We need her to understand that. Desperately. I need to know that while it may not be pleasant, I want to know that if something happened to my wife and I that our daughter isn't going to be unable to sustain herself in "the real world".

I need her to understand that we will not raise her children for her because she wanted to experiment with her boyfriend because who will raise them if we die? Is it just another generation tossed aside unwanted after we pass away because we're too old to adequately care for her children?

She needs to understand that there comes a time when she needs to face the world and reality. We need to transition from careless teens to parents to grandparents...not perpetual parents. Just as my son and daughter can choose to do.

My wife and I don't want to look back on our lives after sixty or seventy years, just having the last grandchild moving to college from our home, wondering what we could have been doing had we not been raising our children's children or worrying about what is going to happen to our great-grandchildren. What if we had set firmer boundries? Or forced our daughter to take responsibility for her actions?
* * * * * * *
- _REQUIREMENTS_
• a. From the post about raising a daughter, quote the stretch from "We need her" through "choose to do." word for word.
• b. Extend the post about raising a daughter, picking up right after its final sentence.
* * * * * * *
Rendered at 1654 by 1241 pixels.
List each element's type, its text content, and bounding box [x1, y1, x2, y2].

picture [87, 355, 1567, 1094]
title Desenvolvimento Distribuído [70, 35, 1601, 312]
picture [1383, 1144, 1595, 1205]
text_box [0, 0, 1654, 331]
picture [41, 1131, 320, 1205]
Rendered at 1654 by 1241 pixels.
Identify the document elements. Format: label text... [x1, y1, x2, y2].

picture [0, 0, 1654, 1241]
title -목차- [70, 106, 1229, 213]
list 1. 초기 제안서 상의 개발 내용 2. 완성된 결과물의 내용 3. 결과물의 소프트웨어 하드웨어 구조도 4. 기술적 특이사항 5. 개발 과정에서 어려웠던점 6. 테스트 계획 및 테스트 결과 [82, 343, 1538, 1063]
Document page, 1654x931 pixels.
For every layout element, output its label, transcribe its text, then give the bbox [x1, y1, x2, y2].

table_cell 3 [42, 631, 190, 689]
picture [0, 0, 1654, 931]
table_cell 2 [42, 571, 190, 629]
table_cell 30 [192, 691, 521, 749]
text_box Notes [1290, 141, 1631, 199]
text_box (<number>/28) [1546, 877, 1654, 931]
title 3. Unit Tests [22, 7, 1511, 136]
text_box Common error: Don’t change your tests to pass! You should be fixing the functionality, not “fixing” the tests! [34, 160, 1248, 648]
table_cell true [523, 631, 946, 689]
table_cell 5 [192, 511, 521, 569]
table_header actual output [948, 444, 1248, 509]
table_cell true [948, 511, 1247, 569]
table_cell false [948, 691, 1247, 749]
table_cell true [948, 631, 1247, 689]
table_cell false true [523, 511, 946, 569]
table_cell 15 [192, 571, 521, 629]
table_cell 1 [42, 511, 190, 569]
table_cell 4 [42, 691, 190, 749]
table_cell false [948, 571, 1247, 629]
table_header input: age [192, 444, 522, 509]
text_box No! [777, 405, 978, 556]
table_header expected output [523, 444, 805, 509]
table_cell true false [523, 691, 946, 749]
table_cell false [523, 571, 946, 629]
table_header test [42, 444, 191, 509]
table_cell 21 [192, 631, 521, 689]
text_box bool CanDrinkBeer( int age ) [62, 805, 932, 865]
* * * * * * *
- _ANSWERS BELOW_
• a.
We need her to understand that. Desperately. I need to know that while it may not be pleasant, I want to know that if something happened to my wife and I that our daughter isn't going to be unable to sustain herself in "the real world".

I need her to understand that we will not raise her children for her because she wanted to experiment with her boyfriend because who will raise them if we die? Is it just another generation tossed aside unwanted after we pass away because we're too old to adequately care for her children?

She needs to understand that there comes a time when she needs to face the world and reality. We need to transition from careless teens to parents to grandparents...not perpetual parents. Just as my son and daughter can choose to do.

• b.
Of course this is all just one possible scenario. It's a worry, one of many that parents have to face. And like I said...as far as we know our daughter isn't active sexually, and she knows that abstinence is the only way to be sure she doesn't get pregnant, but that she is fully allowed to do whatever she wants when she is of age and we won't judge her negatively for it because we support her living her own life once she is taking responsibility for (possible) consequences. As long as she's happy and making her own way we can die without worrying about how she's going to manage. I told her that no matter what she chooses to do at that point it's fine with us.

Others, no doubt, have different opinions on the matter...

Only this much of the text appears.